China soll bis 2049 zur globalen Weltmacht aufsteigen – das ist Staatspräsident Xi Jinpings erklärtes Ziel. Dafür modernisiert er systematisch seit Jahren die chinesische Armee, der Nationale Volkskongress beschloss in dieser Woche für 2021 eine Erhöhung des Militäretats um 6,8 Prozent – 0,2 Prozentpunkte mehr als im Vorjahr. Angesichts der deutlichen militärischen Signale positioniert sich auch die Bundesregierung nach langer Zeit der Zurückhaltung verteidigungspolitisch gegenüber Peking.
Das Verteidigungsministerium in Berlin warnt in einem neuen internen Bericht, der der Nachrichtenagentur AFP vorliegt, vor den militärischen Fähigkeiten Chinas. Demnach ist Pekings Motiv der Aufbau der Volksbefreiungsarmee „auf Weltklasseniveau“, als „Richtschnur“ auf dem Weg zur militärischen Weltmacht dienten die USA. Als Ziel wurde laut dem Papier die „Absicherung der wirtschaftlichen Entwicklung und Gestaltung internationaler Ordnung entlang eigener Interessen“ ausgemacht. Vor allem sollen die „Interessen im Südchinesischen Meer und in der Taiwan-Frage“ durchgesetzt werden – Konflikte, in denen bislang allen voran Washington versucht, Peking Einhalt zu gebieten.
„Neu ist Deutschlands gestiegene Aufmerksamkeit gegenüber Pekings Machtbestreben“, sagt Verteidigungsexpertin Helena Legarda vom Berliner China-Institut Merics im Gespräch mit AFP über das Papier. Die Bundesregierung habe realisiert, was China im Sicherheits- und Verteidigungsbereich tue und dass eine Positionierung wichtig für die globale Stabilität ist.
Unter anderem durch die vergangene Woche bekannt gewordene Entsendung einer deutschen Bundeswehr-Fregatte in den Indo-Pazifik-Raum ab August werde deutlich, dass Berlin entschieden habe, sein Engagement in der Region auszubauen. „Der Regierung ist klar geworden, dass der Indo-Pazifik und Chinas Einfluss insbesondere im Südchinesischen Meer dort nicht nur regional eine Rolle spielt, sondern auch internationale eine große Bedeutung hat.“
Mit der Bundeswehr-Mission untermauere Deutschland seine für die Region im September aufgestellten außenpolitischen Leitlinien.

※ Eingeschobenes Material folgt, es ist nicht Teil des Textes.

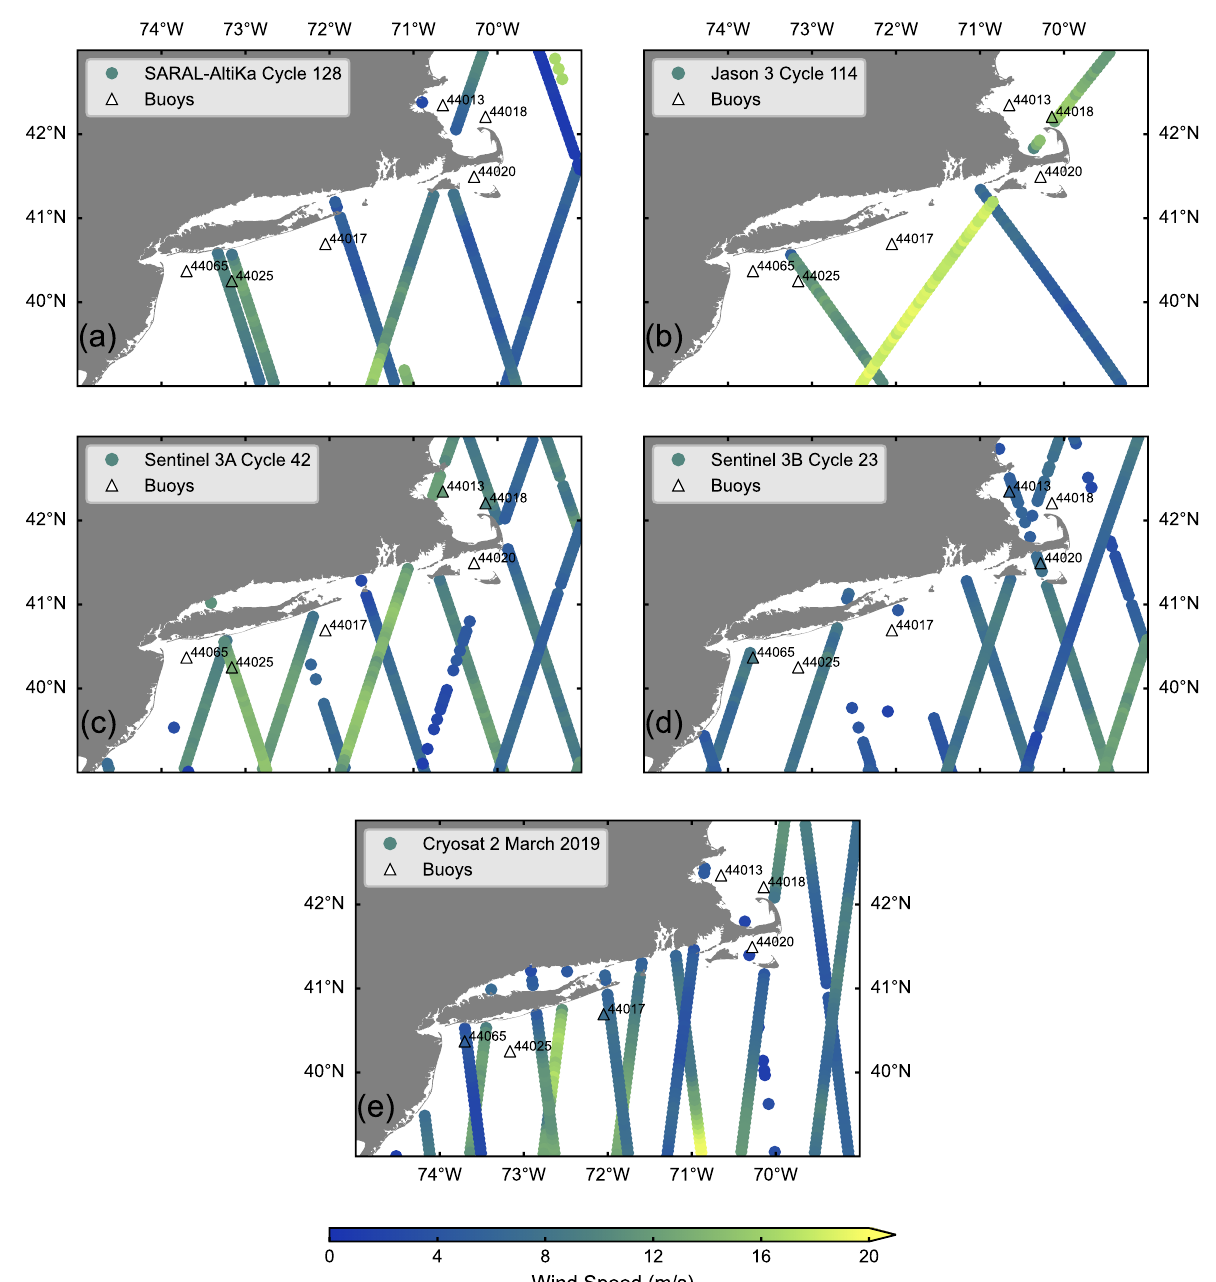
Figure 2. The quality-controlled altimeter WS observations of ( a ) SARAL-AltiKa, ( b ) Jason 3, ( c ) Sentinel 3A, ( d ) Sentinel 3B and ( e ) Cryosat 2 over the Northeast US during March 2019. The altimeter data are matched within a 10 km sampling radius and a time window of 30 min with the collocated WS buoy data, depicted with colored triangles. The white triangles represent either the buoys outside the sampling radius or those without available data due to the gaps in their time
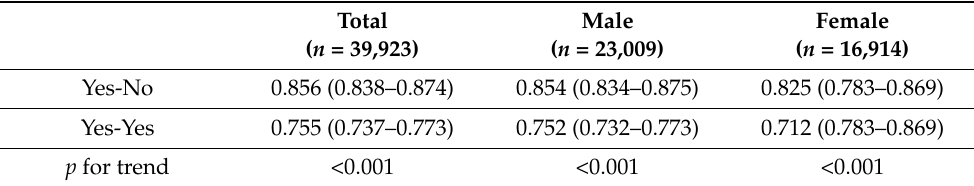
Table 5. Association of NT-proBNP with fatty liver and HOMA-IR score, accounting for obesity. Table 5. Cont .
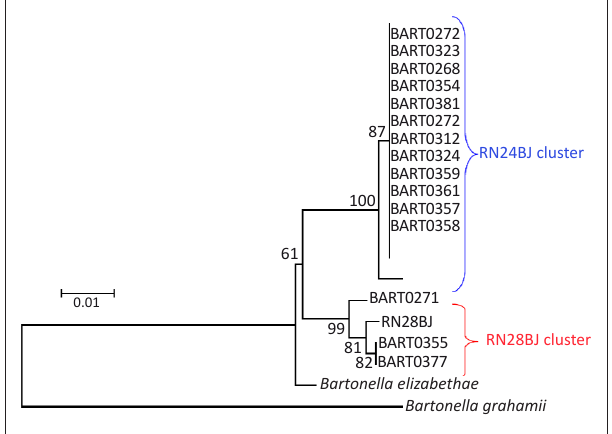
FIGURE 3: Tree of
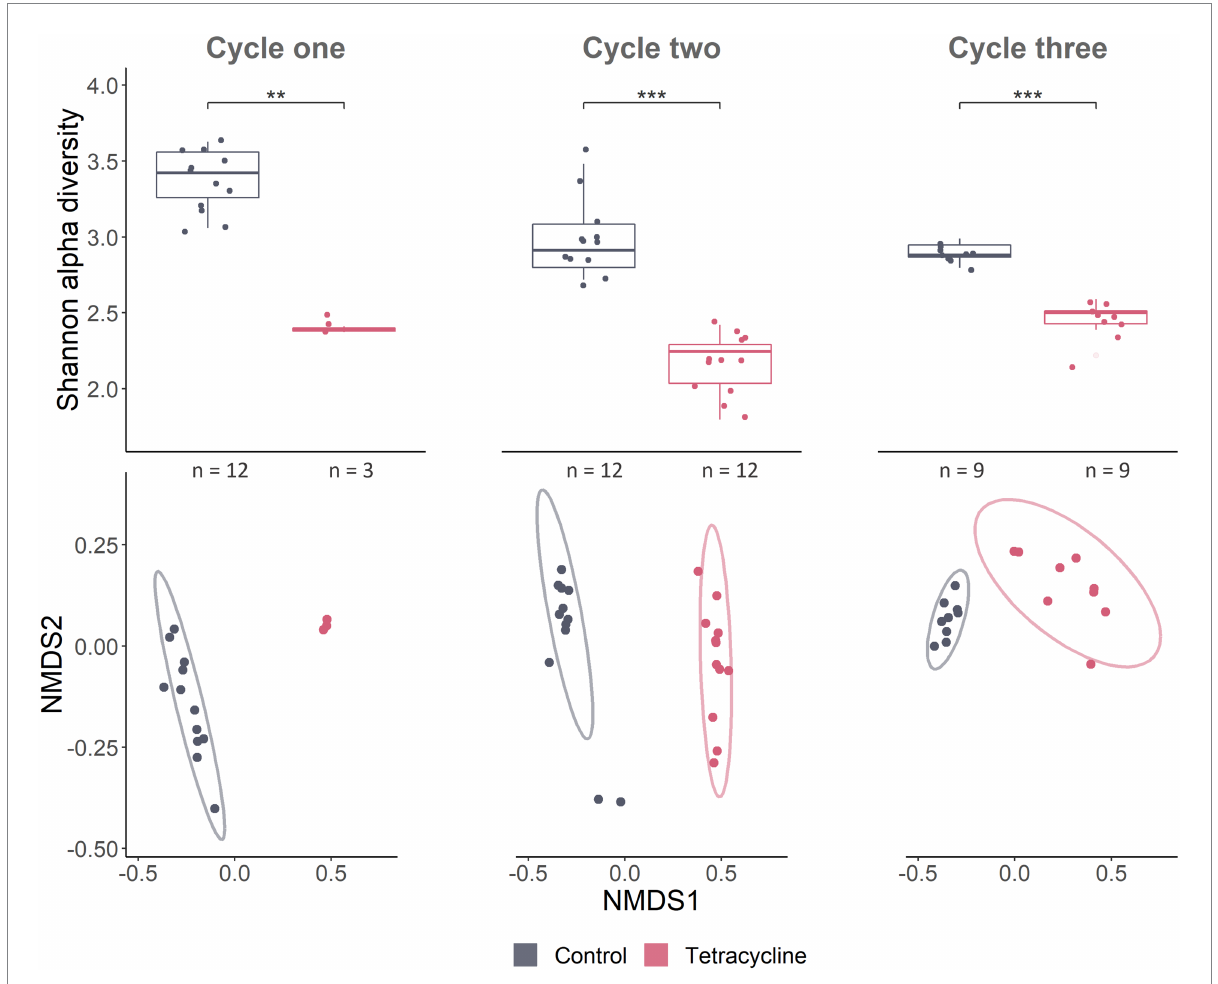
FIGURE 4 Gut microbial community composition responds to tetracycline treatment. Alpha- and beta-diversity as well as taxonomy show tetracycline leading to a strong dysbiosis, decreasing several taxa. Alpha diversity Shannon index accounts for abundance and evenness of ASV in samples. Pairwise Wilcoxon rank sum tests were used for statistical comparisons between treatments and controls (*** < p 0.001; ** < p 0.01) (cycle 1: W = 36, p = 0.004; cycle 2: W = 144, p < 0.001; cycle 3 before stress: W = 81, p < 0.001). NMDS on Bray–Curtis dissimilarity which considers presence/absence as well as abundances of ASVs, represents compositional differences between samples (beta diversity). Stress of NMDS was 0.069. Ellipses represent 95% confidence intervals around treatment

Zwar sei die Entsendung „symbolischer Natur“ und Berlin „vorsichtig, diese Mission nicht als eine gegen China zu deklarieren“, sagt Legarda. Dennoch werde das militärische Signal in Peking gesehen. Konsequenzen habe Deutschland jedoch nicht zu befürchten – solange die Regierung bei ihrem Plan bleibe, nicht die Zwölf-Meilen-Zone von Inseln oder Gebieten zu durchqueren, auf die China im Südchinesischen Meer Anspruch erhebt.
Legarda zufolge sorgte insbesondere das Jahr 2020 mit der Corona-Pandemie offenbar für ein Umdenken in der deutschen, aber auch der europäischen Politik. „Chinas aggressive Diplomatie im Zuge der Covid-19-Krise hat viel Skepsis in Europa ausgelöst.“ Das ändere zwar die seit Jahren zurückhaltende Politik der europäischen Staaten inklusive Deutschlands gegenüber China nicht komplett, aber die Länder seien zumindest aufgewacht.

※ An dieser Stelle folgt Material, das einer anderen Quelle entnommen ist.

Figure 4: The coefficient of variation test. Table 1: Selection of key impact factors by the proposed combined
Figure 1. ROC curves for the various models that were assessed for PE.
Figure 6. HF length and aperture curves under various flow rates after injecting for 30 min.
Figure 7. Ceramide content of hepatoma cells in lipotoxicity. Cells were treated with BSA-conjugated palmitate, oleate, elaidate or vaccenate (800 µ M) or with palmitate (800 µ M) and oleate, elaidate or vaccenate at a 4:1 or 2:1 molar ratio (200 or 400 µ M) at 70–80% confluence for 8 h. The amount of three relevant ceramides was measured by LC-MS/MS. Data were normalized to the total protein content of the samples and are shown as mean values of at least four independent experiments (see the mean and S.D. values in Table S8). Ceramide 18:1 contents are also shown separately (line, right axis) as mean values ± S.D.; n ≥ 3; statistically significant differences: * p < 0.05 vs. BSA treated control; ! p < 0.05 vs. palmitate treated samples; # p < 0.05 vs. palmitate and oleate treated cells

In dem Papier des Verteidigungsministeriums wird aufgeschlüsselt, welche militärischen Kapazitäten die chinesischen Streitkräfte haben. Demnach verfügt Peking mittlerweile über zwei Millionen Soldaten, rund 6850 Kampfpanzer und 1600 Jagdflugzeuge, aber auch über die „weltweit größten konventionellen Raketenpotenziale“. Peking wird demnach auch als „einer der aktivsten und innovativsten Cyber-Akteure“ weltweit gesehen. Schwächen gebe es im Bereich der „Einsatzerfahrung“ und auch die Professionalisierung sei „noch nicht auf Augenhöhe mit westlichen Streitkräften“.

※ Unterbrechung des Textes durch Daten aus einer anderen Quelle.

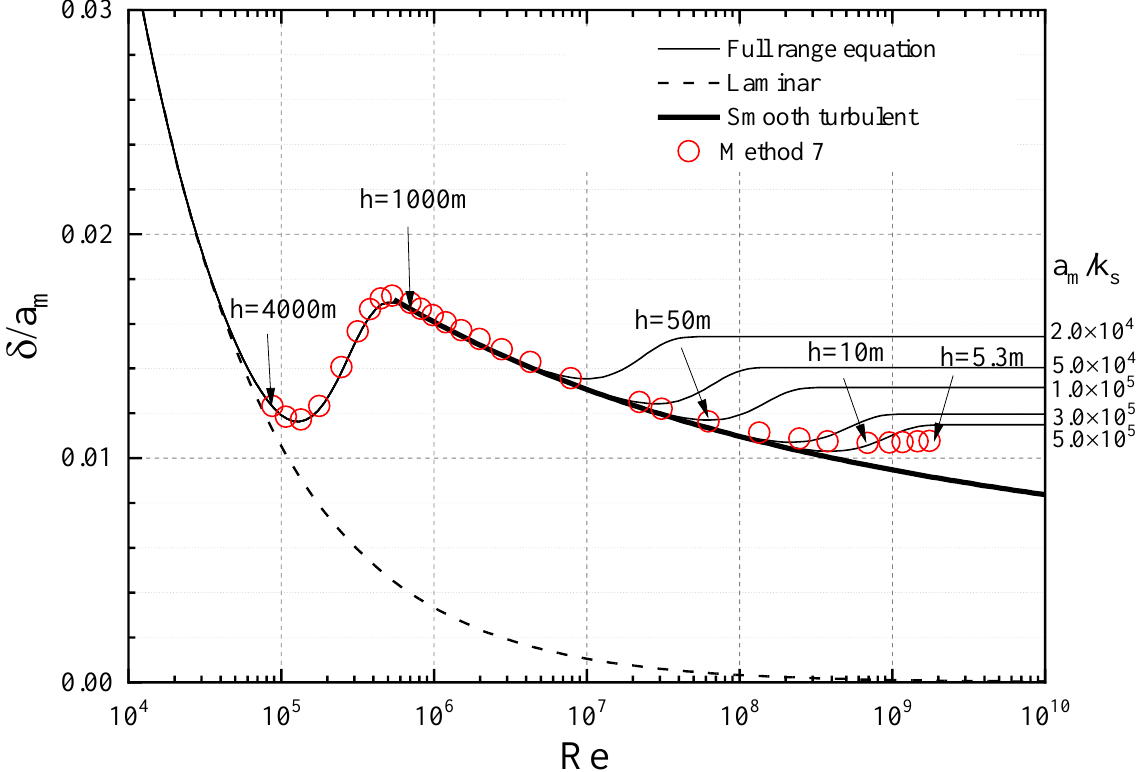
Figure 6. Boundary layer thickness under a shoaling tsunami.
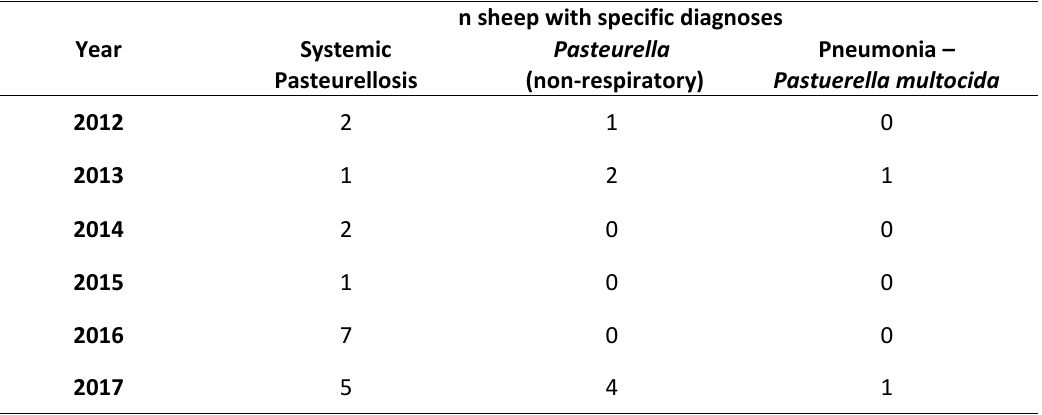
Table S1 Sheep Surveillance Dashboard 2012–2017 data for number of sheep in Devon submitted for necropsy to the regional Animal Plant and Health Agency (APHA) veterinary investigation centre in which Pasteurella spp . were diagnosed as cause of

Legarda zufolge hat China unter Xi Jinping militärisch enorm gegenüber den USA aufgeholt. Bei den Luft-Streitkräften sei Peking fast gleichauf mit Washington, die Marine hingegen hinke trotz des eigenen Baus von Flugzeugträgern noch hinterher. „Allerdings legt Xi seinen Fokus auf die Entwicklung hochmoderner Waffentechnologien, um die USA auf diesem Feld zu überholen.“ Dem Staatschef sei bewusst, dass er die USA bei den konventionellen Waffen wohl nicht überholen kann, bei innovativen neuen Systemen sei das jedoch durchaus möglich, schätzt Legarda.